One example: Mangum produced 16 extra-base hits as a freshman, the year he won the SEC batting title. Last year he had 22 doubles alone and is on pace for something like 27 this year, assuming MSU plays at least a dozen postseason games.
Another way of looking at this is isolated power. It’s one of the more simple Sabermetric statistics: it’s slugging minus batting average. You can see what it’s trying to accomplish, it more or less boils down to the number of extra bases produced per at-bat.
Jake Mangum’s isolated power from freshman year to the first 20 games of his senior year: .102, .061, .128, .141.
It all comes without two key pieces
It bears noting that all of this power is coming without much from Rowdey Jordan — last year’s leader in slugging percentage — or the second base position.
I noted in last week’s Full Count that I still believe Jordan can be a productive hitter, so this isn’t waving the white flag on being this good without his usual form, but it is wild to think that he could find himself soon and this lineup could have even more pop.
And on the second base thing: yes, that’s not normally a position for power hitting, but MSU has been spoiled by getting some of that from Hunter Stovall last year and would have gotten it the year before if not for his injuries.
2 Pitching Thoughts
Pounding the strike zone….
Chris Lemonis is clearly a seasoned vet when it comes to media as a head coach, and I learned that through something he said about the pitching staff.
This may not have been his exact word combination, but it’s pretty close: “If we pound the zone, we’re going to be OK.” The unfiltered version of that is, “My pitchers are better than almost any lineup we can see, so as long as they don’t beat themselves, we’re gonna win.”
This staff has been living up to that simple formula.

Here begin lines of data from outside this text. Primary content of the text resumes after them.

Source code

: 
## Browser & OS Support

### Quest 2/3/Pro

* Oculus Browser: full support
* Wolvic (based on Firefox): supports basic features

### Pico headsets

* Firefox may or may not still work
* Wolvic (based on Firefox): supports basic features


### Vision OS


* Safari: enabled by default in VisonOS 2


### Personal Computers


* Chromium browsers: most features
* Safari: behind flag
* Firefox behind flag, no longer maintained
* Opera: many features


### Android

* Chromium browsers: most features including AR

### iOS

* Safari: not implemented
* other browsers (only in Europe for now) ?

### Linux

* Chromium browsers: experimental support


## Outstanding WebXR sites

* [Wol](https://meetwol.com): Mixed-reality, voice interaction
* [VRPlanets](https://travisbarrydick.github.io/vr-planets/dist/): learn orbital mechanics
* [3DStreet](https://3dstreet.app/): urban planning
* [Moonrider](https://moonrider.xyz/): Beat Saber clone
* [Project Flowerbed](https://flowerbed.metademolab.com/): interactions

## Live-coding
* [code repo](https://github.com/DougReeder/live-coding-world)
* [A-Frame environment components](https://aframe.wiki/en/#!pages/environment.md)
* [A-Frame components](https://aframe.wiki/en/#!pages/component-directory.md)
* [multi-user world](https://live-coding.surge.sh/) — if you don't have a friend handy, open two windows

This staff has walked a total of 48 batters in 20 games — and 10 of those walks belong to Keegan James, who the fan base is currently putting on the hot seat in his No. 3 starter role. (I’m going to stay out of that debate for now; I want to see a little more before I make my call.)
….it doesn’t matter who
Think about this for a minute: the bullpen just covered 10 innings with a 0.800 WHIP — on the road against a top 10 team — and did it without Peyton Plumlee, the guy often mentioned in the aforementioned No. 3 starter debate.
They can turn to Cole Gordon and Jared Liebelt for saves — and really can turn to Liebelt for anything.
But they’re not limited to those options. They also had Spencer Price pitch the final inning of the third game in Gainesville, plus Riley Self got a late-game inning and Brandon Smith was thrown into a crucial situation earlier in that game.
Chris Lemonis said he is a guy who likes to have bullpen pitchers placed into well-defined roles, but the way that group is going right now, he can probably pull names out of a hat and get the job done.